3. Don't operate with full positions
Keep some cash on hand for emergencies. There are opportunities in the market every day, so there's no need to invest everything at once.
Short-term six slogans: Summary of practical experience
1. High-level consolidation may create new highs, while low-level consolidation may create new lows.
Wait for the direction to be clear before acting; don't rush in.
2. Don't act recklessly during sideways movement
Most people lose money because they can't help but act during this time. Sideways movement means the market is 'holding back for a big move'; patiently wait for a signal.

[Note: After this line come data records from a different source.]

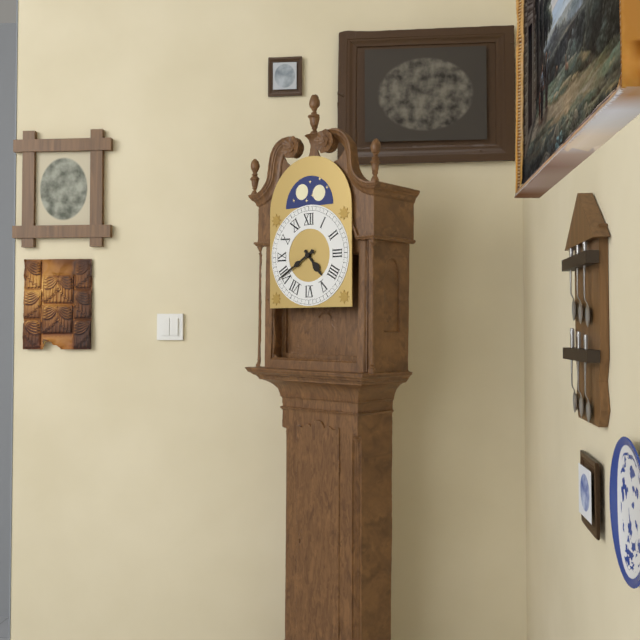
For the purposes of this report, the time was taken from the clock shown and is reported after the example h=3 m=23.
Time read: h=4 m=40
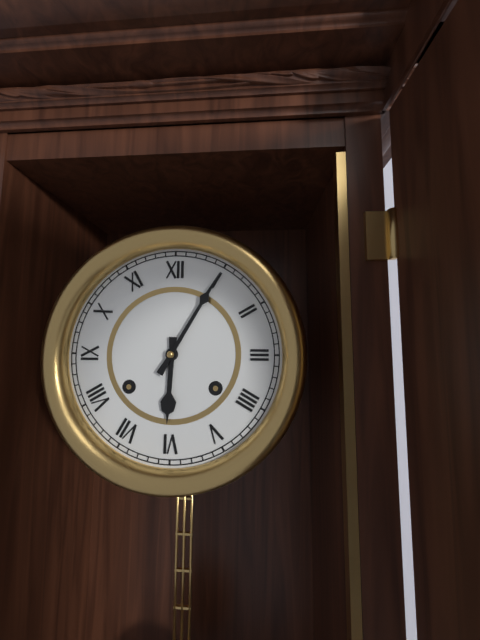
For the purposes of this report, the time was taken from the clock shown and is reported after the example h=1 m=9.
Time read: h=6 m=5
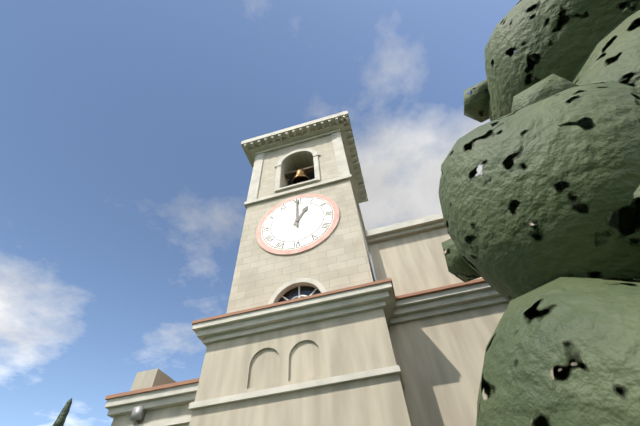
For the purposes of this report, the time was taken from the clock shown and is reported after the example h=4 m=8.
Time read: h=1 m=0
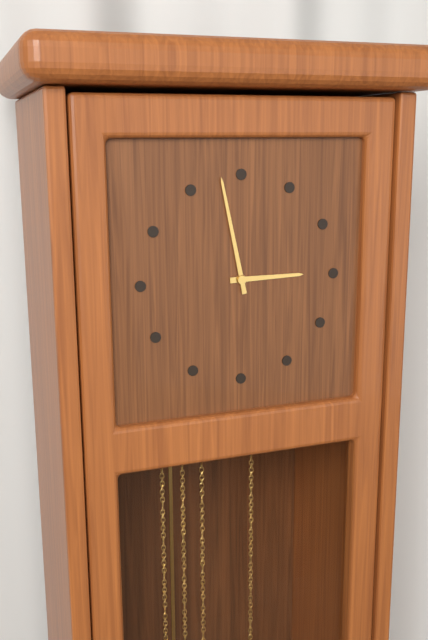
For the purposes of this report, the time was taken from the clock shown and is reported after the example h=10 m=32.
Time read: h=2 m=58
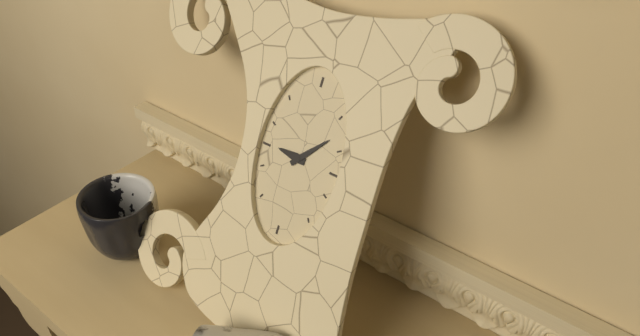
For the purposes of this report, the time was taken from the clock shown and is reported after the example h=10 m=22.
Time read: h=9 m=7
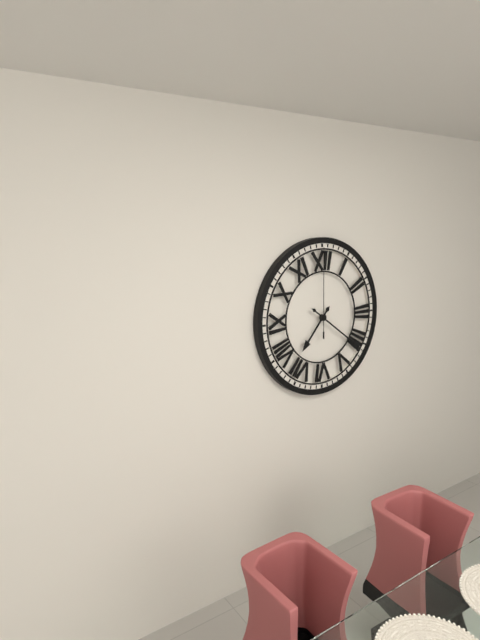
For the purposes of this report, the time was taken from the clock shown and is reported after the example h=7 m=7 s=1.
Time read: h=7 m=21 s=0
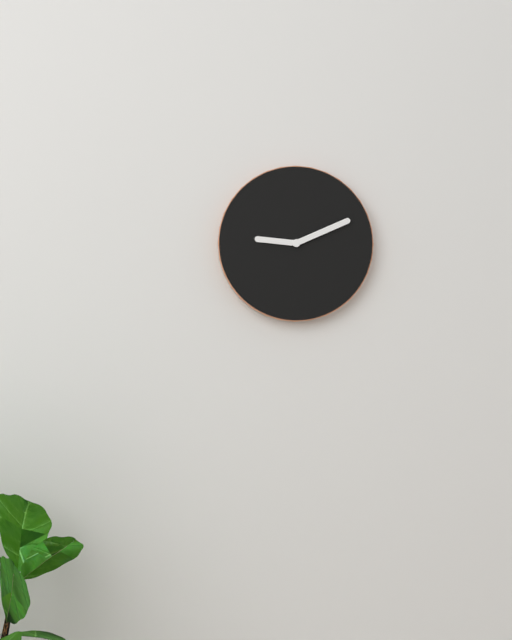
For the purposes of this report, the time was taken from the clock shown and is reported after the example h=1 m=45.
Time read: h=9 m=11
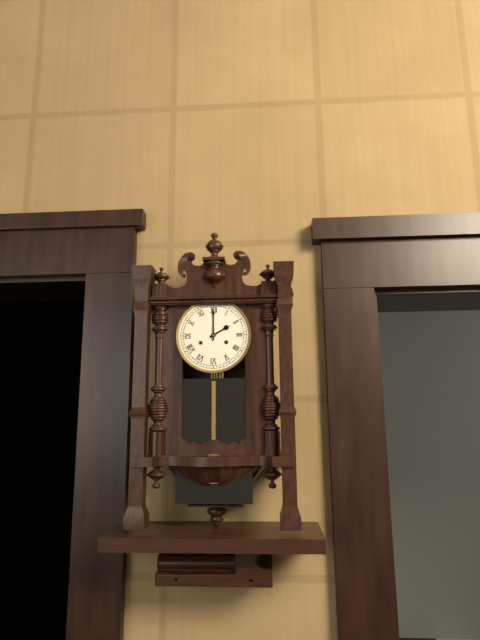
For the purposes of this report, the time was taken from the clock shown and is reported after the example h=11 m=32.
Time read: h=2 m=0
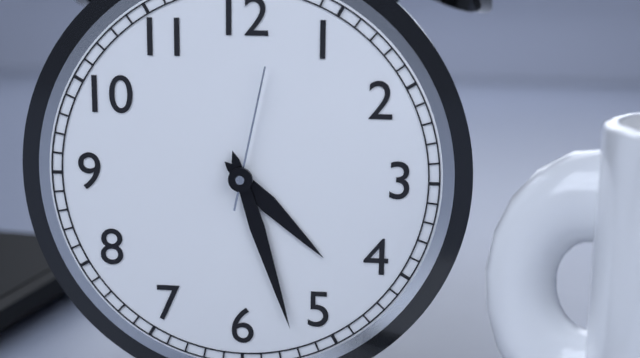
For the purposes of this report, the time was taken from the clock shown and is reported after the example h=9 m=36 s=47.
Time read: h=4 m=27 s=2
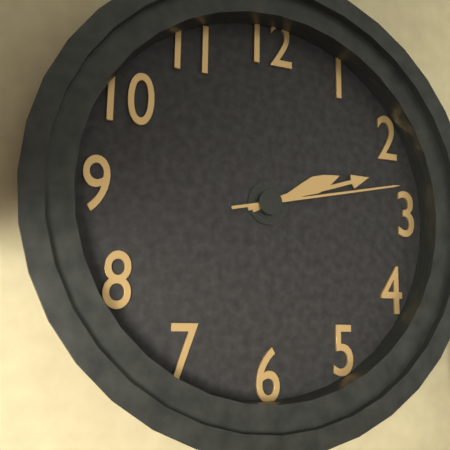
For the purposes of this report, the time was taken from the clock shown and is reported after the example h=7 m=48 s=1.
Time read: h=2 m=12 s=13
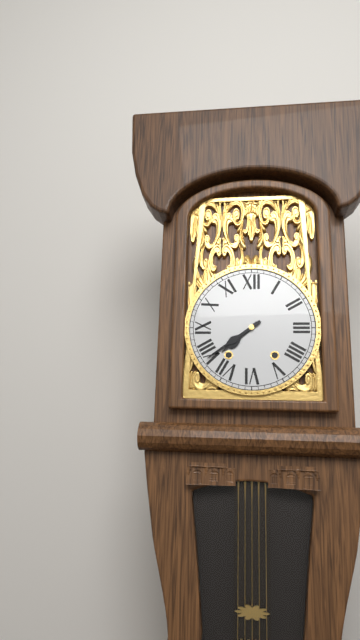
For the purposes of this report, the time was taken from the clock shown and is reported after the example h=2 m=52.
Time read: h=7 m=39
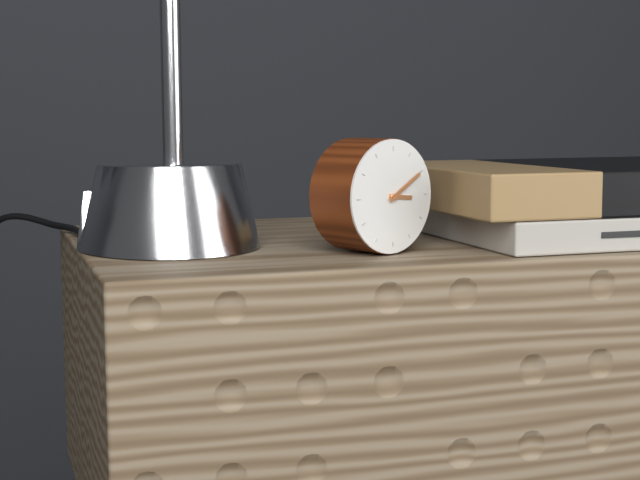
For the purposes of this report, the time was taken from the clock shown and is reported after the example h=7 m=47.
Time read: h=3 m=10
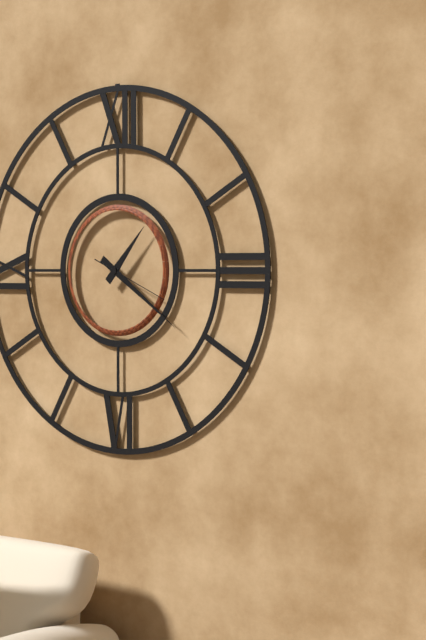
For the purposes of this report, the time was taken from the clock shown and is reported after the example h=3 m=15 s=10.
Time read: h=1 m=21 s=19
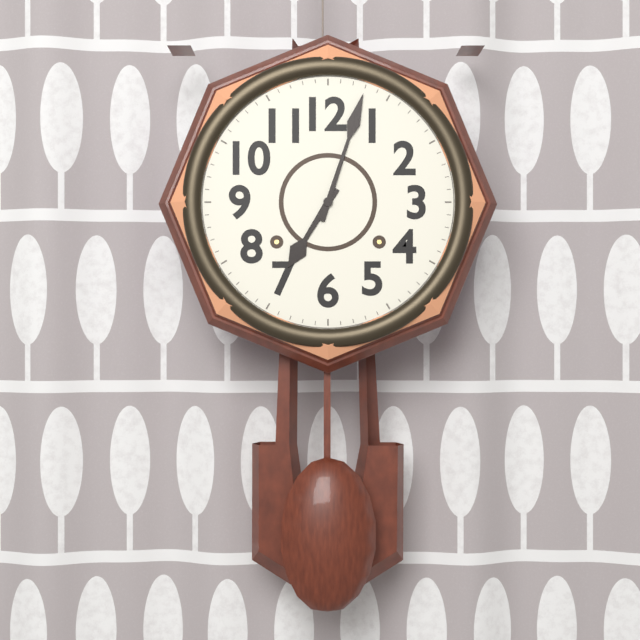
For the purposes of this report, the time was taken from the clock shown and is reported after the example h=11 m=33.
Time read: h=7 m=3
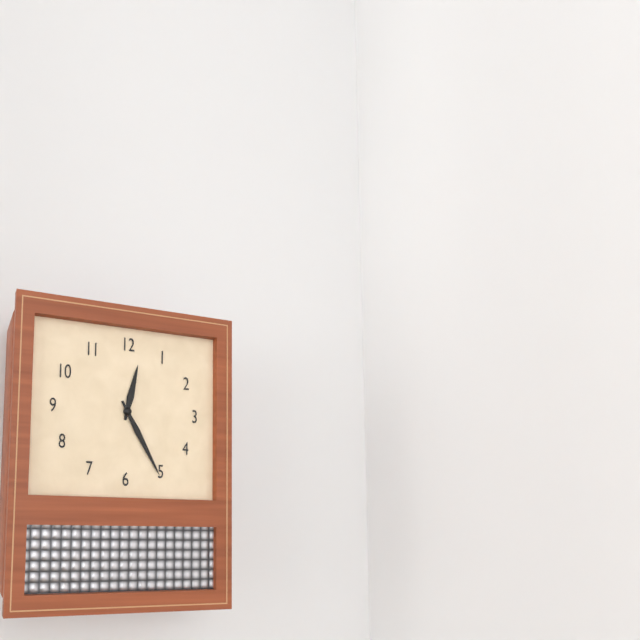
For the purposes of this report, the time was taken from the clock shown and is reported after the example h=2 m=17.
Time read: h=12 m=25
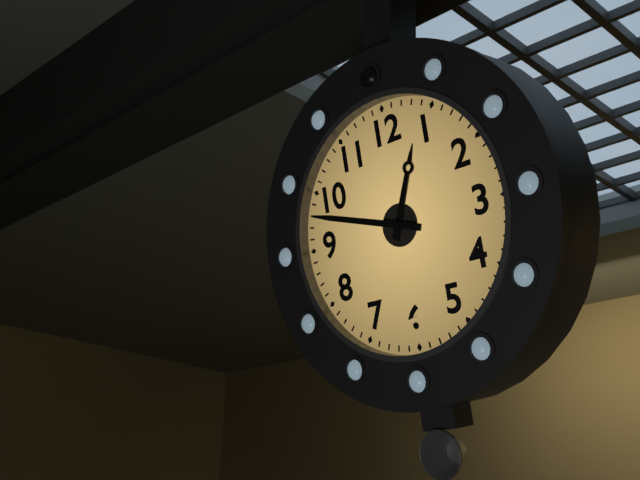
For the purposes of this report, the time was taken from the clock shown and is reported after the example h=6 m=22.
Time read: h=12 m=48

3. Buy on bearish candles, sell on bullish candles
Consider buying when the daily line closes bearish, and consider selling when it closes bullish. Going against short-term fluctuations is often safer.
4. The slower the drop, the weaker the rebound; the sharper the drop, the stronger the rebound. Judge the rebound strength based on the speed of the decline and adjust your strategy flexibly.
5. Buy in batches to reduce risk
For example, buy 10% the first time, then add 10% after a 5% rise, and so on. This way, the cost is averaged, and the risk is spread.
6. Overreactions will lead to sideways movement
After consecutive rises or falls, it usually enters a period of sideways consolidation. Don't sell everything at high points or buy everything at low points; wait for a signal before acting.